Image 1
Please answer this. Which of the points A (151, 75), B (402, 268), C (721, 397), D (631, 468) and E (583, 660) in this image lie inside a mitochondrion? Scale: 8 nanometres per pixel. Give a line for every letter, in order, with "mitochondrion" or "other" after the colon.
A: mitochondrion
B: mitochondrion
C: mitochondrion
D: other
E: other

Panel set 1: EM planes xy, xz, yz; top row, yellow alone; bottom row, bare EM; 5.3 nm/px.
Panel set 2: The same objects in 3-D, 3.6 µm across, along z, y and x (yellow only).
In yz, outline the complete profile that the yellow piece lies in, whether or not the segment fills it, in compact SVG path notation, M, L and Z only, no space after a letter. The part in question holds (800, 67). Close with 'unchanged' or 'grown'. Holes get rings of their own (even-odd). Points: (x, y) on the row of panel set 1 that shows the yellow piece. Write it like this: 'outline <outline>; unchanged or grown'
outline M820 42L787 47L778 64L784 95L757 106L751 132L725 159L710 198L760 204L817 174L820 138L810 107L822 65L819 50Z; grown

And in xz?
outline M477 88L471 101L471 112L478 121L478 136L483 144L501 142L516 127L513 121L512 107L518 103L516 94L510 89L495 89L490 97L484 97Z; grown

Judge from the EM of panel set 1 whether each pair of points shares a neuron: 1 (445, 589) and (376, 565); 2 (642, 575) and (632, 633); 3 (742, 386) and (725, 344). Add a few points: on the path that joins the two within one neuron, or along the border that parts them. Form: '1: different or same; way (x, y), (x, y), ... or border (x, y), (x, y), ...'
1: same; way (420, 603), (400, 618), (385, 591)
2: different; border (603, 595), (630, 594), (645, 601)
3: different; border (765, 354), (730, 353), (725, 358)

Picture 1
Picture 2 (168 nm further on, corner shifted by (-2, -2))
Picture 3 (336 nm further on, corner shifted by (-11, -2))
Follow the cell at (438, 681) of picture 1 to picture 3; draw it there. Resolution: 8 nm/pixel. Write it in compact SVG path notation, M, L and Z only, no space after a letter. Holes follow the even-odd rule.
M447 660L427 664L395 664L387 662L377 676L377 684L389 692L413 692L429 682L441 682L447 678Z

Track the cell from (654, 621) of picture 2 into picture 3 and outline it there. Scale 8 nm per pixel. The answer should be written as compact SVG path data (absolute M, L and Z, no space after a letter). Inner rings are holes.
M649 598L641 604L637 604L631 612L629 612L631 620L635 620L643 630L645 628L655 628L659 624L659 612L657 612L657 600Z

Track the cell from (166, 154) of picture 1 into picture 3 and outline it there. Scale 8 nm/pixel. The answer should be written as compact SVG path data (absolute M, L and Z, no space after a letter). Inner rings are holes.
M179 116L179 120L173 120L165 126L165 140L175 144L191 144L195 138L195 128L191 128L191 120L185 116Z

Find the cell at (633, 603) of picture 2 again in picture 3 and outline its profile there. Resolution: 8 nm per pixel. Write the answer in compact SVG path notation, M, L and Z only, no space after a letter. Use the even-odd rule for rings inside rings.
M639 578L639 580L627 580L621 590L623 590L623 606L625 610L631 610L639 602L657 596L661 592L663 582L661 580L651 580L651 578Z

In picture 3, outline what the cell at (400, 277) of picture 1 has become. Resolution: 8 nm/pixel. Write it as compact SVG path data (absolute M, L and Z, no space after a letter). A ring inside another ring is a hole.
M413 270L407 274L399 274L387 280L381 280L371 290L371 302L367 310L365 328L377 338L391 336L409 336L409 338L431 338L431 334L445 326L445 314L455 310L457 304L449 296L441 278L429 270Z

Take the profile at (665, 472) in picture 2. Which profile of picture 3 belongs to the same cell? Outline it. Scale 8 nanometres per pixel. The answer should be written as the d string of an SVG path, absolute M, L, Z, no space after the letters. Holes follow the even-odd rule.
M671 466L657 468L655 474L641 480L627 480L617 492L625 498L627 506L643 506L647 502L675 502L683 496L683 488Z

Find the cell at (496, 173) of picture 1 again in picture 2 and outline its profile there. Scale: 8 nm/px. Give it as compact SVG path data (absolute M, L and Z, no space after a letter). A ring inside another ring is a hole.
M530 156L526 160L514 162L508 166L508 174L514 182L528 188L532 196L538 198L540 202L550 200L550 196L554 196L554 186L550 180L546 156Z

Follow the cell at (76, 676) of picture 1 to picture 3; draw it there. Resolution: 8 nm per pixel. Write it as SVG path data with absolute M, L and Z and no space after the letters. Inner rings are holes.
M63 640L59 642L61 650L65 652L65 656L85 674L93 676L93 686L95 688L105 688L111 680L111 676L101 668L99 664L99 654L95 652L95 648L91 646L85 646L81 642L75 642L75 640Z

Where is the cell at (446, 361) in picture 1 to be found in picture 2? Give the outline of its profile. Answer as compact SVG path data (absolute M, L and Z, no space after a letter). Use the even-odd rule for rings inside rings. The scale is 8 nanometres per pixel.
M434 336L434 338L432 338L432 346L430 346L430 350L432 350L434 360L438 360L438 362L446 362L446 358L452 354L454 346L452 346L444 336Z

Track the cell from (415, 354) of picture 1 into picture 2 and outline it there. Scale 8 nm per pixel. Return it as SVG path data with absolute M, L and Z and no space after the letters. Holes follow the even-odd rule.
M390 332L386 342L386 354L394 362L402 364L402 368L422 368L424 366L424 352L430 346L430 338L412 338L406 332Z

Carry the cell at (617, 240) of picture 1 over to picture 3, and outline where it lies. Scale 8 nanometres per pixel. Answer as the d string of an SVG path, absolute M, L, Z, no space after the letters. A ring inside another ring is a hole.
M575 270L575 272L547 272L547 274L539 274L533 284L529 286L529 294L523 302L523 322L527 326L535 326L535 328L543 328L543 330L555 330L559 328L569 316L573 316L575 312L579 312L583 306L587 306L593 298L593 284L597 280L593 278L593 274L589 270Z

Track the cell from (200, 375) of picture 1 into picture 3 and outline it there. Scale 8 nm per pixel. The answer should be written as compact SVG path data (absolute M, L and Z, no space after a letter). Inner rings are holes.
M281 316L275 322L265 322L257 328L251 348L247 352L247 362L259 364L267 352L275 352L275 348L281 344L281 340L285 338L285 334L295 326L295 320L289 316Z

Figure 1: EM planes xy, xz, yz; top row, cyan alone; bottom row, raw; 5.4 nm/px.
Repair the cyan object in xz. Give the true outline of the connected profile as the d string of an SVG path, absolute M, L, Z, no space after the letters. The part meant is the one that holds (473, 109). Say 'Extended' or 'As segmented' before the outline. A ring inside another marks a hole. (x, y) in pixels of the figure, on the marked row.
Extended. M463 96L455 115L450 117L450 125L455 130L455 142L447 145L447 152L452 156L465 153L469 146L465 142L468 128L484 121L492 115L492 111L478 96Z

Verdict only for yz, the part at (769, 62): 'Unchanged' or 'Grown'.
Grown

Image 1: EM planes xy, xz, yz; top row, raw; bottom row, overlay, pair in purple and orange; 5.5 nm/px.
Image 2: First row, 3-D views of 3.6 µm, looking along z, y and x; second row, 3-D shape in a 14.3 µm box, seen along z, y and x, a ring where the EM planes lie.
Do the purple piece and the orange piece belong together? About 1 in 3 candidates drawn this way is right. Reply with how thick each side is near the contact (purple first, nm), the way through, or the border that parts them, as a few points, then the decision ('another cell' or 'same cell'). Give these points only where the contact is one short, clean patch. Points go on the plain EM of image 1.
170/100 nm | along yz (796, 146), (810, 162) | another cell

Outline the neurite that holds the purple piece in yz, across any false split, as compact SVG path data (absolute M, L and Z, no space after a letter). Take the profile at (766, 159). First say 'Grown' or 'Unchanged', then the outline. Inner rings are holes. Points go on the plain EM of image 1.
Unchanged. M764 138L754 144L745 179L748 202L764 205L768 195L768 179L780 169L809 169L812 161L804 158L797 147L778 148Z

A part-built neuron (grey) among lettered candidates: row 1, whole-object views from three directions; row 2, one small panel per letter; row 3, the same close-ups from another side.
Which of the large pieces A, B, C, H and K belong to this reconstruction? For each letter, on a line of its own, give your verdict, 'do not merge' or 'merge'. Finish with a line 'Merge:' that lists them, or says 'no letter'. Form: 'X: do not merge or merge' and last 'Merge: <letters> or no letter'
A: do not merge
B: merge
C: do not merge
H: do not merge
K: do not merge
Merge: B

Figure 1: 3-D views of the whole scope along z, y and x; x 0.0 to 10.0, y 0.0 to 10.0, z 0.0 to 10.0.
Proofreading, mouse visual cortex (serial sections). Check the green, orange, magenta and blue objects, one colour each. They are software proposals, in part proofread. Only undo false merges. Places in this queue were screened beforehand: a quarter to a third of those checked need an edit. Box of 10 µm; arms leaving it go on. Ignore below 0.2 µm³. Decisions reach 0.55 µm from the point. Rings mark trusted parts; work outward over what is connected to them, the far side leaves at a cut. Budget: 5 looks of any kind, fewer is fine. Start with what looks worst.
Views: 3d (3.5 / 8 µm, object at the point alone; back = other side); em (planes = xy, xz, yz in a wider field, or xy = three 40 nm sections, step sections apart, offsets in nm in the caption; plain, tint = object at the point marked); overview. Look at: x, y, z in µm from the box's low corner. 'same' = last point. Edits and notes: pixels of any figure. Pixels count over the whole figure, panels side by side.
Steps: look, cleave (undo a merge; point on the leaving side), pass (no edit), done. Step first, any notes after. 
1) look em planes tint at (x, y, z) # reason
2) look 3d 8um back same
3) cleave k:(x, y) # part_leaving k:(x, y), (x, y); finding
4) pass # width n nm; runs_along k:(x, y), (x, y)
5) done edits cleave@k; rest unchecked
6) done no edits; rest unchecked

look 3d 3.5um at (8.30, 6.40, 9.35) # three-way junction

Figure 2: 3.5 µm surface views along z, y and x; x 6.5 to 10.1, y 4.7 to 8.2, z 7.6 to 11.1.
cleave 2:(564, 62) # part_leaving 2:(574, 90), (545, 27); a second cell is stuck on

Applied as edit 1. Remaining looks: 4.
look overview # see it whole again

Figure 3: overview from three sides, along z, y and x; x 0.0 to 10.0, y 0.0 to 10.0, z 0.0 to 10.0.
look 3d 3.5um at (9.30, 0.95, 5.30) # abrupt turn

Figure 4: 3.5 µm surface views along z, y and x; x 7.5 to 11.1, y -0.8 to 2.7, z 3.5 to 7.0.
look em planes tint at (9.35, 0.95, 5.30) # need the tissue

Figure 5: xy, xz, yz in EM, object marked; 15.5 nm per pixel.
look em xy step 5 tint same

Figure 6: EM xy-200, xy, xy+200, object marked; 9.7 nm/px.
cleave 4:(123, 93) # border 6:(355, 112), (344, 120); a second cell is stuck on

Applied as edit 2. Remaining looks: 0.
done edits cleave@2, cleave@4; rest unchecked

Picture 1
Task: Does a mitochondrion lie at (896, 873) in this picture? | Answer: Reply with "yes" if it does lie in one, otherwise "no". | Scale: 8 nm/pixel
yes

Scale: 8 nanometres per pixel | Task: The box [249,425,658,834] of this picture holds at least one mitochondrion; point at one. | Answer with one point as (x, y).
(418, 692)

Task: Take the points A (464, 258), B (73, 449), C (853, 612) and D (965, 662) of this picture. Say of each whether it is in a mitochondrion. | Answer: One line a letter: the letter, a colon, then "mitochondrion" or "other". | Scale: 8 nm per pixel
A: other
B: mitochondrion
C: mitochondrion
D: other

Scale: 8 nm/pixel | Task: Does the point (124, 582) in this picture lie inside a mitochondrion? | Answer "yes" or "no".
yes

### TASK
Return, word for word, each line from the one that contains "Scale: 8 nm/pixel |" through the end of the listing above.

### EXERCISE OUTPUT
Scale: 8 nm/pixel | Task: Does the point (124, 582) in this picture lie inside a mitochondrion? | Answer "yes" or "no".
yes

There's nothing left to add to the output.